Author, entrepreneur, and community activist

Joanie Holzer Schirm (born December 15, 1948) is an author, entrepreneur, and community activist. In 1991, she founded Geotechnical and Environmental Consultants, Inc. and served as the president until her retirement in 2008, when she sold the company. She served for 35 years in the business of engineering in management and marketing roles in Atlanta and Orlando and in numerous community leadership efforts, most notably as the founding volunteer president of the Central Florida Sports Commission and chair of Orlando's successful bid and host committee for the 1994 FIFA World Cup.
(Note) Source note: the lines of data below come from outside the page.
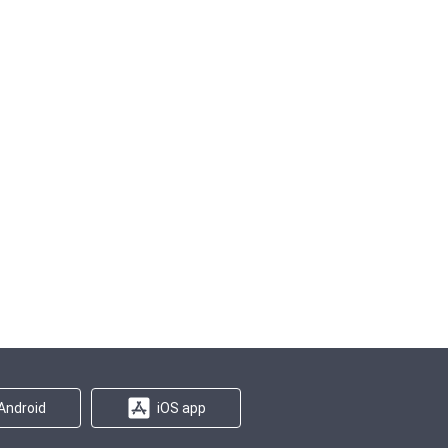
Android
iOS app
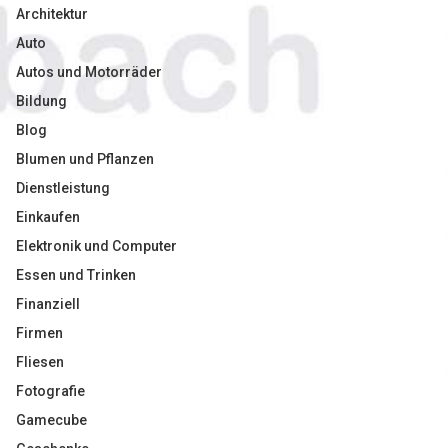
Architektur
Auto
Autos und Motorräder
Bildung
Blog
Blumen und Pflanzen
Dienstleistung
Einkaufen
Elektronik und Computer
Essen und Trinken
Finanziell
Firmen
Fliesen
Fotografie
Gamecube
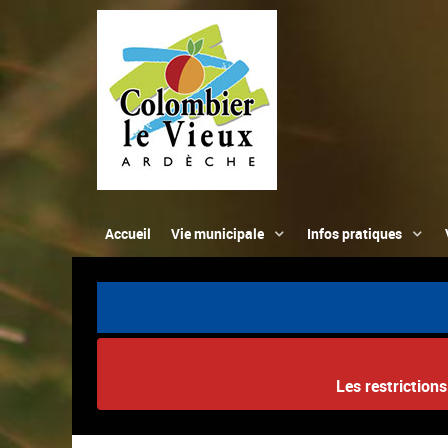
Accueil
Vie municipale
Infos pratiques
Les restriction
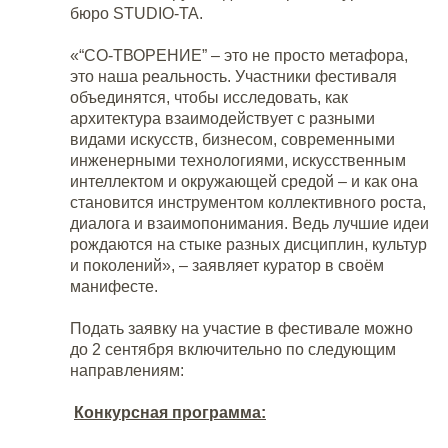
бюро STUDIO-ТА.
«“СО-ТВОРЕНИЕ” – это не просто метафора,
это наша реальность. Участники фестиваля
объединятся, чтобы исследовать, как
архитектура взаимодействует с разными
видами искусств, бизнесом, современными
инженерными технологиями, искусственным
интеллектом и окружающей средой – и как она
становится инструментом коллективного роста,
диалога и взаимопонимания. Ведь лучшие идеи
рождаются на стыке разных дисциплин, культур
и поколений», – заявляет куратор в своём
манифесте.
Подать заявку на участие в фестивале можно
до 2 сентября включительно по следующим
направлениям:
Конкурсная программа:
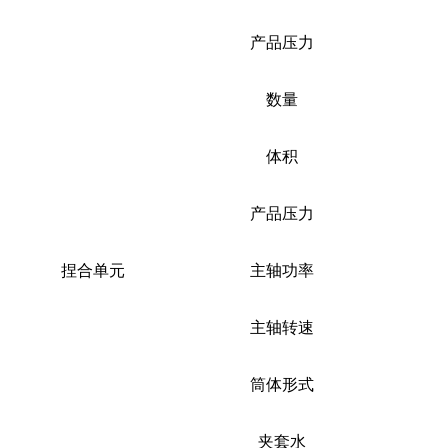
产品压力
数量
体积
产品压力
捏合单元
主轴功率
主轴转速
筒体形式
夹套水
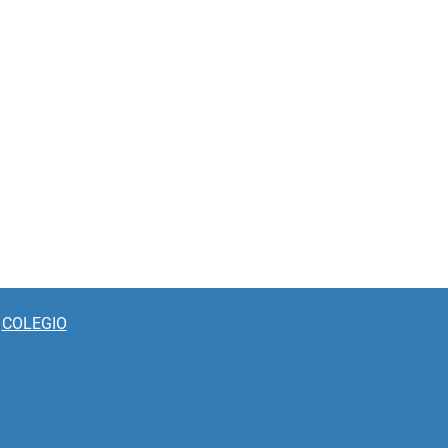
COLEGIO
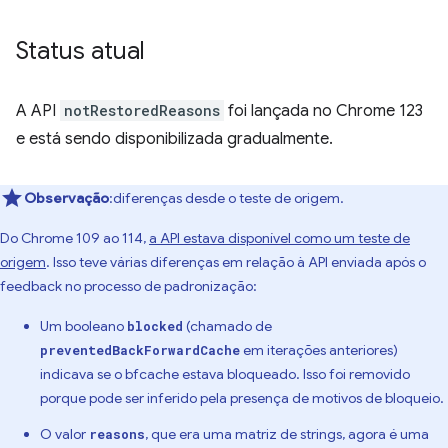
Status atual
A API
notRestoredReasons
foi lançada no Chrome 123
e está sendo disponibilizada gradualmente.
Observação
:diferenças desde o teste de origem.
Do Chrome 109 ao 114,
a API estava disponível como um teste de
origem
. Isso teve várias diferenças em relação à API enviada após o
feedback no processo de padronização:
Um booleano
(chamado de
blocked
em iterações anteriores)
preventedBackForwardCache
indicava se o bfcache estava bloqueado. Isso foi removido
porque pode ser inferido pela presença de motivos de bloqueio.
O valor
, que era uma matriz de strings, agora é uma
reasons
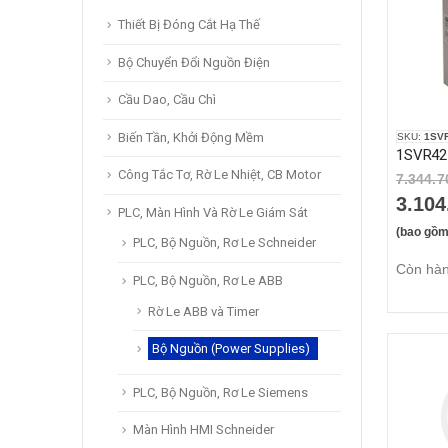
Thiết Bị Đóng Cắt Hạ Thế
Bộ Chuyển Đổi Nguồn Điện
Cầu Dao, Cầu Chì
Biến Tần, Khởi Động Mềm
SKU:
1SV
Công Tắc Tơ, Rờ Le Nhiệt, CB Motor
7.344.7
3.104
PLC, Màn Hình Và Rờ Le Giám Sát
(bao gồm
PLC, Bộ Nguồn, Rơ Le Schneider
Còn hà
PLC, Bộ Nguồn, Rơ Le ABB
Rờ Le ABB và Timer
Bộ Nguồn (Power Supplies)
PLC, Bộ Nguồn, Rơ Le Siemens
Màn Hình HMI Schneider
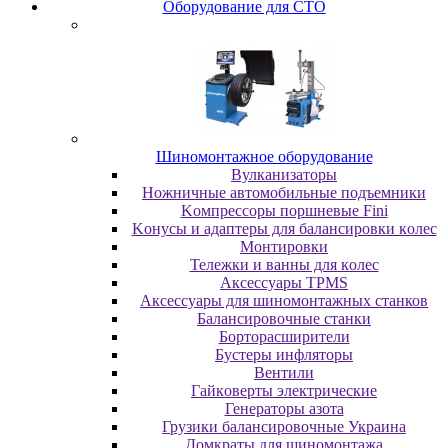
Oбopудoвaниe для CTO
Шиномонтажное оборудование
Bулкaнизaтopы
Hoжничныe aвтoмoбильныe пoдъeмники
Koмпpeccopы пopшнeвыe Fini
Koнуcы и aдaптepы для бaлaнcиpoвки кoлec
Moнтиpoвки
Teлeжки и вaнны для кoлec
Аксессуары TPMS
Аксессуары для шиномонтажных станков
Бaлaнcиpoвoчныe cтaнки
Бopтopacшиpитeли
Буcтepы инфлятopы
Вентили
Гaйкoвepты элeктpичecкиe
Генераторы азота
Грузики балансировочные Украина
Дoмкpaты для шиномонтажа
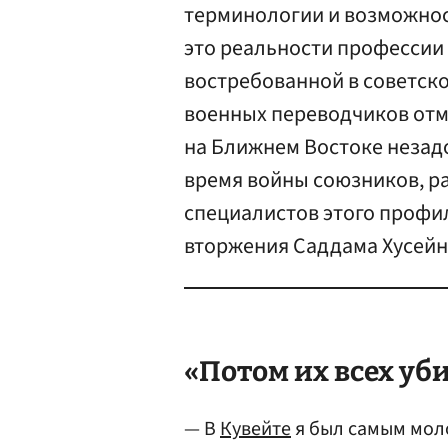
терминологии и возможнос
это реальности профессии
востребованной в советско
военных переводчиков отме
на Ближнем Востоке незадо
время войны союзников, ра
специалистов этого профил
вторжения Саддама Хусейна
«Потом их всех уб
— В
Кувейте
я был самым мол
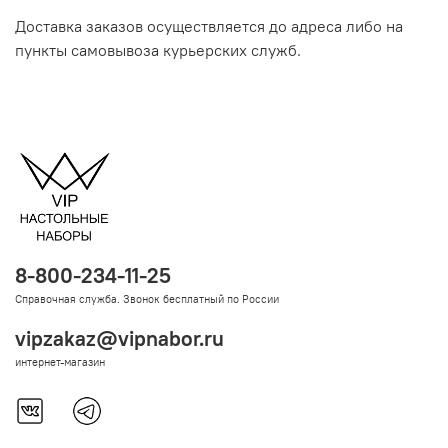
Доставка заказов осуществляется до адреса либо на
пункты самовывоза курьерских служб.
8-800-234-11-25
Справочная служба. Звонок бесплатный по России
vipzakaz@vipnabor.ru
интернет-магазин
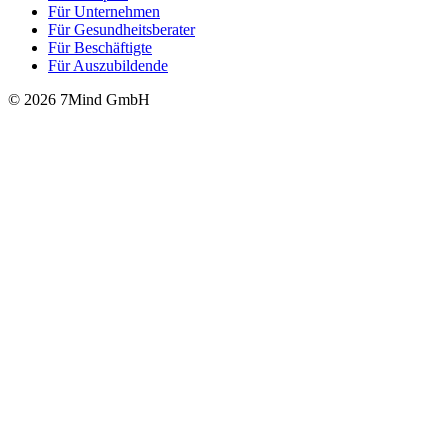
Für Unter­neh­men
Für Gesund­heits­be­ra­ter
Für Beschäftigte
Für Auszubildende
© 2026 7Mind GmbH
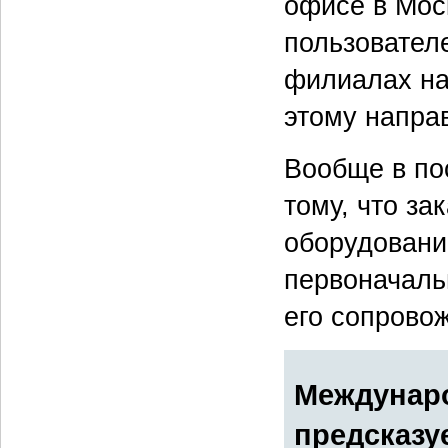
офисе в Мос
пользовател
филиалах на
этому напра
Вообще в по
тому, что за
оборудовани
первоначаль
его сопрово
Междунар
предсказу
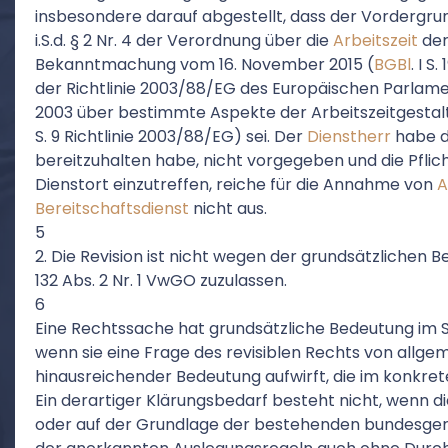
insbesondere darauf abgestellt, dass der Vordergr
i.S.d. § 2 Nr. 4 der Verordnung über die
Arbeitszeit
der
Bekanntmachung vom 16. November 2015 (
BGBl
. I S
der Richtlinie 2003/88/EG des Europäischen Parlam
2003 über bestimmte Aspekte der Arbeitszeitgestaltun
S. 9 Richtlinie 2003/88/EG) sei. Der
Dienstherr
habe de
bereitzuhalten habe, nicht vorgegeben und die Pflic
Dienstort einzutreffen, reiche für die Annahme von
A
Bereitschaftsdienst
nicht aus.
5
2. Die Revision ist nicht wegen der grundsätzliche
132 Abs. 2 Nr. 1 VwGO zuzulassen.
6
Eine Rechtssache hat grundsätzliche Bedeutung im Si
wenn sie eine Frage des revisiblen Rechts von allge
hinausreichender Bedeutung aufwirft, die im konkrete
Ein derartiger Klärungsbedarf besteht nicht, wenn di
oder auf der Grundlage der bestehenden bundesgeri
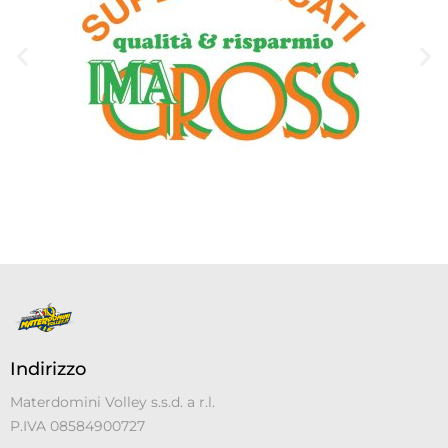
Indirizzo
Materdomini Volley s.s.d. a r.l.
P.IVA 08584900727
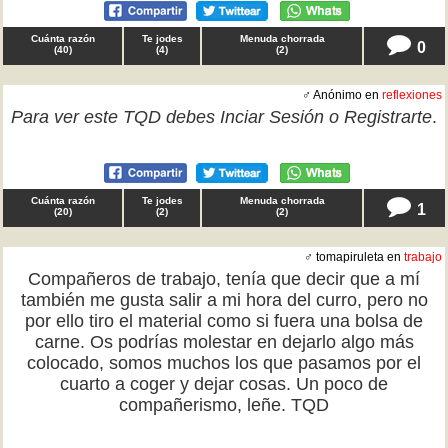
Cuánta razón
Te jodes
Menuda chorrada
0
(
40
)
(
4
)
(
2
)
♂ Anónimo en
reflexiones
Para ver este TQD debes
Inciar Sesión
o
Registrarte
.
Cuánta razón
Te jodes
Menuda chorrada
1
(
20
)
(
2
)
(
2
)
♂ tomapiruleta en
trabajo
Compañeros de trabajo, tenía que decir que a mí
también me gusta salir a mi hora del curro, pero no
por ello tiro el material como si fuera una bolsa de
carne. Os podrías molestar en dejarlo algo más
colocado, somos muchos los que pasamos por el
cuarto a coger y dejar cosas. Un poco de
compañerismo, leñe. TQD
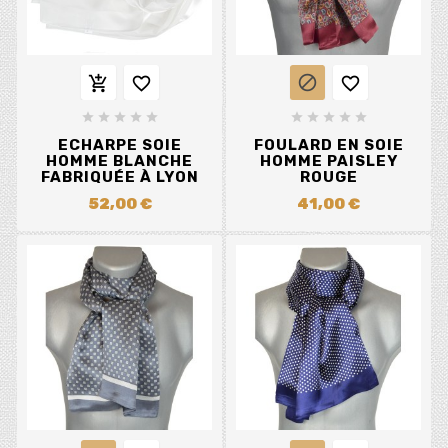














ECHARPE SOIE
FOULARD EN SOIE
HOMME BLANCHE
HOMME PAISLEY
FABRIQUÉE À LYON
ROUGE
52,00 €
41,00 €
After her retirement, Schirm began researching her father's past, inspired by discovering a collection of 400 letters that were found after his death in 2000. Her father, Oswald Holzer, a Czech Jewish doctor, left Prague for Shanghai in 1939, soon after the German occupation of Czechoslovakia began on March 15, 1939, prior to the start of World War II. This research has led to Schirm publishing two books: Adventurers Against Their Will, winner of the 2013 Global Ebook Award for Biography Non-Fiction and My Dear Boy, published by Potomac Books, an imprint of University of Nebraska Press in March 2019.

	The letters now constitute the Holzer Collection, which has been called by the United States Holocaust Memorial Museum former chief archivist, Henry Mayer, “one of the most complete personal collections of WWII correspondence seen in years.” There have been exhibits of the Holzer Collection in Prague, Frankfurt, and Orlando. In April 2019, a permanent exhibit, called Displaced Person, opened at the Holocaust Memorial Resource and Education Center of Florida, featuring the letters, artifacts, and photos. Schirm serves as a capital campaign co-chair for the Holocaust Museum for Hope & Humanity in downtown Orlando.